Married 24 years, no kids. We realized that my husband is an alcoholic about 7 years ago. A very successful man, life fell apart. He went through 3.5 years of "trying" to get sober - a nightmare of constant relapsing - life was horrible. I left, legally. He hit bottom hard - could've died, had an epiphany, mended his life. I went to Alanon and was in therapy, worked on myself. We got back together almost a year later. 2.5 years sober, life was wonderful. I love him. Smart, talented, kind, generous, evolved, patient. We work for each other on many levels. A year ago, death in his family = relapse. He went back to AA. Now, just found a bottle of booze and he's admitted he's been drinking again for months. I couldn't tell.
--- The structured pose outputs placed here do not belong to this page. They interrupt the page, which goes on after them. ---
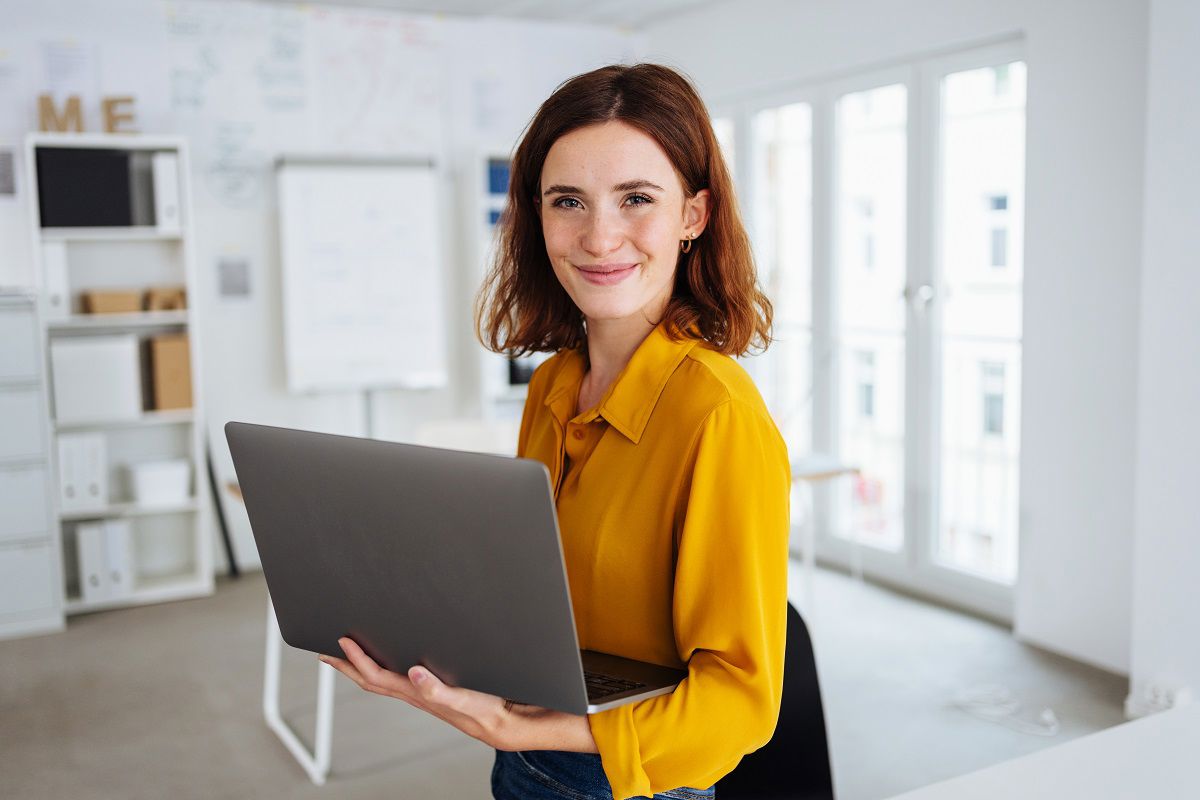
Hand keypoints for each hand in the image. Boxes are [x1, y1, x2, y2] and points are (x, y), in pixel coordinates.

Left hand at [319, 636, 541, 750]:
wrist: (503, 722)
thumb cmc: (485, 710)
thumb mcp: (464, 697)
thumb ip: (438, 689)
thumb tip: (414, 672)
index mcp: (417, 693)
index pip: (377, 676)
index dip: (356, 659)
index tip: (341, 642)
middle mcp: (414, 693)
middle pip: (370, 680)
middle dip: (346, 666)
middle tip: (325, 651)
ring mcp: (421, 693)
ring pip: (382, 680)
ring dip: (360, 667)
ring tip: (348, 654)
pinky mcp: (432, 690)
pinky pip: (398, 679)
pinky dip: (384, 668)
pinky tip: (388, 660)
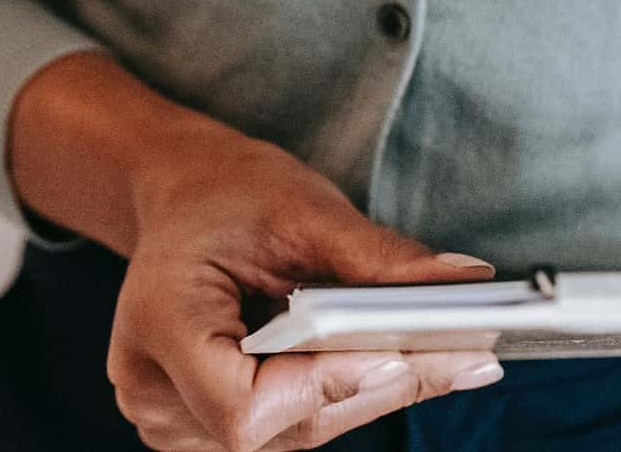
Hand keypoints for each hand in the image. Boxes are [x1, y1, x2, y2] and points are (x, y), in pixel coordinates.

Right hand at [109, 130, 503, 449]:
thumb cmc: (226, 193)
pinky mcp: (200, 428)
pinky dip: (338, 395)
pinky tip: (379, 358)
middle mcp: (152, 391)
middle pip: (282, 426)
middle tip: (468, 353)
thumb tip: (466, 285)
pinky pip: (287, 428)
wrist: (182, 197)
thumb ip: (378, 258)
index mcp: (158, 324)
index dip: (326, 385)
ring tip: (434, 352)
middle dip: (374, 385)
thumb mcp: (301, 206)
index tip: (401, 352)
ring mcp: (171, 418)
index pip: (245, 405)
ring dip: (363, 393)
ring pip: (293, 433)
I'm now in my late 50's. I've grown, love my life, my friends, my home, my husband. I don't have a career but very busy and focused on that. What frightens me the most is that when I found the alcohol, the excuses, the conversation - were verbatim. It feels like there has been no growth. Tons of growth on other levels of life, but this? His first comment/excuse, after lying about drinking, was that this wasn't really a relapse because he was not drinking to the point of getting drunk. He knows better. He goes to AA 3 days a week and has still been drinking. I told him that in order for me to stay, he needs to do more, up the ante, get more help and he refuses. He's already had rehab, therapy at leading hospital, anti-alcohol drugs and antidepressants, hypnosis, AA, counseling, sponsor - you name it. He's tried it all. He says that the only person who can stop him from drinking is himself and NOW he's going to do it. (which in the past he describes as a "dry drunk") As I'm deciding what I'M going to do - if I could see growth, I'd feel more hopeful. I'm talking about that deep growth, where we're all actually able to change.
For me? Stay with the man that I love and I will, without that growth, in all likelihood be facing this again at 70. And 80. And spiral again into that horrible abyss, kill him and destroy our life. Leave and I leave my best friend, will have to start from scratch financially, and accept that I may be alone for the rest of my life. Sad to go, sad to stay. I'll start therapy next week.
Does anyone have any thoughts or experiences that might help me see through this? Thank you!